**ASSIGNED TASK 1:**
Set down, word for word, the passage of the forum post on infinite pentation from "y = b^y = b[3]y" to "inverse of b(h).".
**ASSIGNED TASK 2:**
Answer these questions from the forum post on infinite pentation:
(a) For which base did KAR and GFR check the value of "x"?
(b) What does the writer call "g"?
(c) By the fixpoints of which functions were the infinite towers (tetrations) determined?
**ASSIGNED TASK 3:**
Extend the forum post on infinite pentation beyond its final sentence.

**EXTRACTED TEXT:**
________________________
02/04/2008, 05:50 PM

Well, it's a long way... !

Let's start considering that, at rank s=4, tetration, we have that :

y = b^y = b[3]y <---> b = yth-rt(b) = selfrt(y) <---> y = b[4](+oo) = h <---> b = (+oo)th-srt(h).

We may then suppose that, very probably, we should also have that:

y = b§y = b[4]y <---> b = yth-srt(b) = selfsrt(y) <---> y = b[5](+oo) = g <---> b = (+oo)th-ssrt(g).

In other words, by calling "g" the infinite pentation (infinite super-tower .. !) to the base "b", we may discover that "g", at rank s=5 (like "h" for rank s=4) can also converge in some domains of "b". But this needs a strict mathematical demonstration, itself requiring the continuity (analyticity?) of both slog and sexp, at rank s=4. First, we must solve and consolidate this. Then, we shall see. The consequence of that would be that the infinite pentation "g(b)" would be depending on "b" and that g(b) should be the inverse of b(g), like h(b) is the inverse of b(h).

Nevertheless (...), even before any accurate demonstration, it can be easily seen that y = b[5]x = b§x = b-penta-x, at lest for bases near the value b = e, has an asymptotic behaviour, for x -> -oo (minus infinity). By synthetically examining the situation (please, ... try to remain cool, bo!), we must admit that, for x < 0, we indeed have that:

x = b#x <---> [ b]slog(x) = x <---> b#x = [ b]slog(x).

Now, both with the (GFR/KAR) "linear approximation" and with the Robbins (at present, more precise) "smoothings", we can easily obtain the value of "x", for which the before-mentioned relation is satisfied. We (KAR/GFR) checked it for base b = e and it worked nicely.

We also have the surprise to discover, for the "supertowers" the possibility of having "negative heights". How about the "push-down", Gottfried ?

As a (provisional) conclusion, I must say that the infinite supertowers (pentations) correspond to fixpoints of sexp(x) and slog(x), like the infinite towers (tetrations) were determined by the fixpoints of exp(x) and log(x). This "pattern" is probably repeated for all the hyperops hierarchy.
________________________
**EXTRACTED DATA:**

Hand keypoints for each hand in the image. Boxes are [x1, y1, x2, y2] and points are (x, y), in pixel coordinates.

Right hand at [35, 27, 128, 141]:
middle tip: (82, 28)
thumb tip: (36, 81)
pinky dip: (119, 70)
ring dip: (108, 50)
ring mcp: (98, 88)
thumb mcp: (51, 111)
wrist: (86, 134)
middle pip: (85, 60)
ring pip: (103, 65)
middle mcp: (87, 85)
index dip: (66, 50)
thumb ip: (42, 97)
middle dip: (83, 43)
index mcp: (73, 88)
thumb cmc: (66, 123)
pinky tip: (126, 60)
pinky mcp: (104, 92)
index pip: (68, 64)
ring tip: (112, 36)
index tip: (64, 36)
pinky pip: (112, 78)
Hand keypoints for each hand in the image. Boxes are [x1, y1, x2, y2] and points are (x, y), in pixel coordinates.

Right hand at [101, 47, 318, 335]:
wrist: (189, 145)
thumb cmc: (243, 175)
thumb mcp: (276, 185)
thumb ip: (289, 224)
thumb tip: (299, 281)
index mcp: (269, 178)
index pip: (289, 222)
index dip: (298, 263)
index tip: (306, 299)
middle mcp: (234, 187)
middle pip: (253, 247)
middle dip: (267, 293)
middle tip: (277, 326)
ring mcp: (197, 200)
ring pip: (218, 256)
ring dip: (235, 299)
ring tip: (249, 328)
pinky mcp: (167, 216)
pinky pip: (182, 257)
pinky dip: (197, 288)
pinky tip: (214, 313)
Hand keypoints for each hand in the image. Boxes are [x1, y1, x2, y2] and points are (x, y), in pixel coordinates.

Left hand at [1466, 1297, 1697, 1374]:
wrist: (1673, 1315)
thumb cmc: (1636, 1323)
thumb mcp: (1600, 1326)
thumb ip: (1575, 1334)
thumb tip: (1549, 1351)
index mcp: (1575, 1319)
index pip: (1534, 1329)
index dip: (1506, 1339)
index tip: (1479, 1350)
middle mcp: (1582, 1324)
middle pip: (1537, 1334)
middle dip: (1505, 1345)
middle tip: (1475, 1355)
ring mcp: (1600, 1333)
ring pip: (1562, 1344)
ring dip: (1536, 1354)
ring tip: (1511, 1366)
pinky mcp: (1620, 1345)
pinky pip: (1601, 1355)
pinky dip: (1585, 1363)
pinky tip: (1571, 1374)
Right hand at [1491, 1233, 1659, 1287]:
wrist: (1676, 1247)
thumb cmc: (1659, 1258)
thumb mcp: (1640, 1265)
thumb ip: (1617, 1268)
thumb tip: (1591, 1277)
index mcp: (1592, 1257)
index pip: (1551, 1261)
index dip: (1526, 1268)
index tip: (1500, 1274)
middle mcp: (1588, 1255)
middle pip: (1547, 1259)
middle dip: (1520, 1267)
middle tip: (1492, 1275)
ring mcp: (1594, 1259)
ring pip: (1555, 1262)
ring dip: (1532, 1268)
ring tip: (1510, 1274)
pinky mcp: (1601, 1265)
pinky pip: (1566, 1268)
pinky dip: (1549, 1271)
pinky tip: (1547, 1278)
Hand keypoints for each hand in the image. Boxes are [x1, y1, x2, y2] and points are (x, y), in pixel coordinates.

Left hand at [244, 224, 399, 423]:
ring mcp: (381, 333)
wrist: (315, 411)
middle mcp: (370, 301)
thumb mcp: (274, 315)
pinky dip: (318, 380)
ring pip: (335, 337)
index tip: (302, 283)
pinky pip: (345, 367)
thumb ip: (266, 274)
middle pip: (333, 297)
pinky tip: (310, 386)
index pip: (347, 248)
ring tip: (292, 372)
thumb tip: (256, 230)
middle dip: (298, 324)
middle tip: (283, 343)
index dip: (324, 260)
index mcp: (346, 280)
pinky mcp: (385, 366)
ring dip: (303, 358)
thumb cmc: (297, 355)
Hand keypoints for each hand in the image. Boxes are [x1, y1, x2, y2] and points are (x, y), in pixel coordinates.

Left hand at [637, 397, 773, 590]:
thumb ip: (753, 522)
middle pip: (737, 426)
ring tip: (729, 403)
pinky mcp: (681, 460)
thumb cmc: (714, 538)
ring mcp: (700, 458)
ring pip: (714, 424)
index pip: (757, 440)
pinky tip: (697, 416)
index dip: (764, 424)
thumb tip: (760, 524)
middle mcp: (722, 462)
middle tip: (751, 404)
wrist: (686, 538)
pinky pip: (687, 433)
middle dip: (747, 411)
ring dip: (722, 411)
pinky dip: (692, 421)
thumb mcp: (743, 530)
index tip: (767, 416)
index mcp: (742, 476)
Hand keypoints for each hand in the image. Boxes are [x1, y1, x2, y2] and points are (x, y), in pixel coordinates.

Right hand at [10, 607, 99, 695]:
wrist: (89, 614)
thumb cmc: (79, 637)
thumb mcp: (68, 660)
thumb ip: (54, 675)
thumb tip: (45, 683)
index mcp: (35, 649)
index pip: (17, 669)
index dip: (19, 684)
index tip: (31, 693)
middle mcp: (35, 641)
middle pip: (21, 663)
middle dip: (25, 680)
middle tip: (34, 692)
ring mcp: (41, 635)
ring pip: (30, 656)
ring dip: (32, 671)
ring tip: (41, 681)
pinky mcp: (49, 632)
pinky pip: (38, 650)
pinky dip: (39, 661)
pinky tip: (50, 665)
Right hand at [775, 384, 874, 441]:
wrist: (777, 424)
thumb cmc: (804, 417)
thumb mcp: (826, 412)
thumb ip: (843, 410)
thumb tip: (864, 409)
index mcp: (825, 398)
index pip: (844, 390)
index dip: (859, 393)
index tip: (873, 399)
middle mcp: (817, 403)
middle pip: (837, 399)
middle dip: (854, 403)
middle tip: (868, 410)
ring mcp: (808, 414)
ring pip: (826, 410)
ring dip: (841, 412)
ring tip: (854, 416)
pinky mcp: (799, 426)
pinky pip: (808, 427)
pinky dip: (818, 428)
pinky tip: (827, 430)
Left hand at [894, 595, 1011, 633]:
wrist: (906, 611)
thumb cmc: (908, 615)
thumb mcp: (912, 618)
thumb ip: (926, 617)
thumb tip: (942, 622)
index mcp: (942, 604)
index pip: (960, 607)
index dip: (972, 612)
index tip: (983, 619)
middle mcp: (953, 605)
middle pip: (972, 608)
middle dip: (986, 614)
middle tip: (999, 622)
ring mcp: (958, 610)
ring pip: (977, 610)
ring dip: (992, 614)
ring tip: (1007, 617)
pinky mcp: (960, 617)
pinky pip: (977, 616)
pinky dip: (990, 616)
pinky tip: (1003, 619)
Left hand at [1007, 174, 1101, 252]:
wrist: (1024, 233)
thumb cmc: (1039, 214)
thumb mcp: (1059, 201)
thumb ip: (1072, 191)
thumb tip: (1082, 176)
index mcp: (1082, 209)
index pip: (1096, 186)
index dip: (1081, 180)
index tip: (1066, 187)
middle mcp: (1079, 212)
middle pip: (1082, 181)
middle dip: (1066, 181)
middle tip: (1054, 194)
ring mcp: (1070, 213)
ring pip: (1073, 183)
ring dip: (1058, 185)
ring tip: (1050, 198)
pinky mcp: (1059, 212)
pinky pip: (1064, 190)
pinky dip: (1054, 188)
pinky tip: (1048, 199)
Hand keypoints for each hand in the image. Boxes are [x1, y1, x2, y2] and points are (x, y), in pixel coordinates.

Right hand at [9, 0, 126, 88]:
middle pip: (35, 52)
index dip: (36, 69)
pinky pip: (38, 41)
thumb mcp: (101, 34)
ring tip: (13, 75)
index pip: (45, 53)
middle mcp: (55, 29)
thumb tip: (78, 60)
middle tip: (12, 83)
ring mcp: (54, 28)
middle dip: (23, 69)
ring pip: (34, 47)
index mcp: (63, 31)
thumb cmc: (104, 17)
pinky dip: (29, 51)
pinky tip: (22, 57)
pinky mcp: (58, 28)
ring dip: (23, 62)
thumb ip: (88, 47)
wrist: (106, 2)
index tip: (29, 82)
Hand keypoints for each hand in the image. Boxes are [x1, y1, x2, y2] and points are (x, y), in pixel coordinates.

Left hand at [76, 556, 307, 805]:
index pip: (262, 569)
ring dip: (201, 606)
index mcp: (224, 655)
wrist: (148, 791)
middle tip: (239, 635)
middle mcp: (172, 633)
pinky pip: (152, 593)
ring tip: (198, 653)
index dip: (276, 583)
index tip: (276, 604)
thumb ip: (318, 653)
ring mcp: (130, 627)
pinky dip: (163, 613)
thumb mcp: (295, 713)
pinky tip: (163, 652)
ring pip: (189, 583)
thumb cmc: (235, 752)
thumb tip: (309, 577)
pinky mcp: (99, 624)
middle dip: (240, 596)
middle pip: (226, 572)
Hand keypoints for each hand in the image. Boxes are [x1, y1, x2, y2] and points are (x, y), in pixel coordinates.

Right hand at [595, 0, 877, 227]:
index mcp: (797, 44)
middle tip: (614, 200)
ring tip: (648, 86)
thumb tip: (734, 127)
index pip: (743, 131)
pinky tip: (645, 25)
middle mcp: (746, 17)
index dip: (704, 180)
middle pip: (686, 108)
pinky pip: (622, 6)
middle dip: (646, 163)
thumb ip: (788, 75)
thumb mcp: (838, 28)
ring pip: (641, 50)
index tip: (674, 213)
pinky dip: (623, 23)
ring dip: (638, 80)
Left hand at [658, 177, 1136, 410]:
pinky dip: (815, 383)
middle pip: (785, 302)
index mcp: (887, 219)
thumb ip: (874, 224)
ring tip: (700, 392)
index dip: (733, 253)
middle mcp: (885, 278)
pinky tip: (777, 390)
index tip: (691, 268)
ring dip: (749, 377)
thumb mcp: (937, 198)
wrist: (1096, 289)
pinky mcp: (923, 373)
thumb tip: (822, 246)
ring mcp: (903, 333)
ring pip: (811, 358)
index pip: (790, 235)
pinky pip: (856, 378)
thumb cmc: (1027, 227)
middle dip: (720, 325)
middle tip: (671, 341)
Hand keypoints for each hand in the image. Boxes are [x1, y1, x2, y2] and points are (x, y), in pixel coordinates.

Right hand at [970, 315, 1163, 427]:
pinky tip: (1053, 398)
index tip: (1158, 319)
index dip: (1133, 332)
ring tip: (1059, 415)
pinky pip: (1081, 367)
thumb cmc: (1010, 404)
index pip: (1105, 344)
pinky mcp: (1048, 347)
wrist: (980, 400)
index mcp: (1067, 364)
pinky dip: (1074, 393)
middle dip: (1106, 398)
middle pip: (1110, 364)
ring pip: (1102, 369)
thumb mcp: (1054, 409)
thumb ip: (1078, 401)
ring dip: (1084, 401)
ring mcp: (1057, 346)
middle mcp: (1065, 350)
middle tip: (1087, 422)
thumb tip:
________________________
**OUTPUT 1:**
y = b^y = b[3]y <---> b = yth-rt(b) = selfrt(y) <---> y = b[4](+oo) = h <---> b = (+oo)th-srt(h).

We may then suppose that, very probably, we should also have that:

y = b§y = b[4]y <---> b = yth-srt(b) = selfsrt(y) <---> y = b[5](+oo) = g <---> b = (+oo)th-ssrt(g).

In other words, by calling "g" the infinite pentation (infinite super-tower .. !) to the base "b", we may discover that "g", at rank s=5 (like "h" for rank s=4) can also converge in some domains of "b". But this needs a strict mathematical demonstration, itself requiring the continuity (analyticity?) of both slog and sexp, at rank s=4. First, we must solve and consolidate this. Then, we shall see. The consequence of that would be that the infinite pentation "g(b)" would be depending on "b" and that g(b) should be the inverse of b(g), like h(b) is the inverse of b(h).

**OUTPUT 2:**
(a) Base b = e.
(b) The infinite pentation (infinite super-tower) to the base "b".
(c) exp(x) and log(x).

**OUTPUT 3:**
For base b = e, the sexp(x) and slog(x) admit one very clear fixpoint for x < 0, (we may call "sigma" the value of x satisfying that). Well, this "sigma" (if ... correctly calculated) is the ordinate of the horizontal asymptote of y = e[5]x.

In the other cases of b, the fixpoint are, maybe, two, three, ... oder ... ?

Here we are, for the moment.

GFR

Let's start considering that, at rank s=4, tetration, we have that :

y = b^y = b[3]y <---> b = yth-rt(b) = selfrt(y) <---> y = b[4](+oo) = h <---> b = (+oo)th-srt(h).

We may then suppose that, very probably, we should also have that:

y = b§y = b[4]y <---> b = yth-srt(b) = selfsrt(y) <---> y = b[5](+oo) = g <---> b = (+oo)th-ssrt(g).

In other words, by calling "g" the infinite pentation (infinite super-tower .. !) to the base "b", we may discover that "g", at rank s=5 (like "h" for rank s=4) can also converge in some domains of "b". But this needs a strict mathematical demonstration, itself requiring the continuity (analyticity?) of both slog and sexp, at rank s=4. First, we must solve and consolidate this. Then, we shall see. The consequence of that would be that the infinite pentation "g(b)" would be depending on "b" and that g(b) should be the inverse of b(g), like h(b) is the inverse of b(h).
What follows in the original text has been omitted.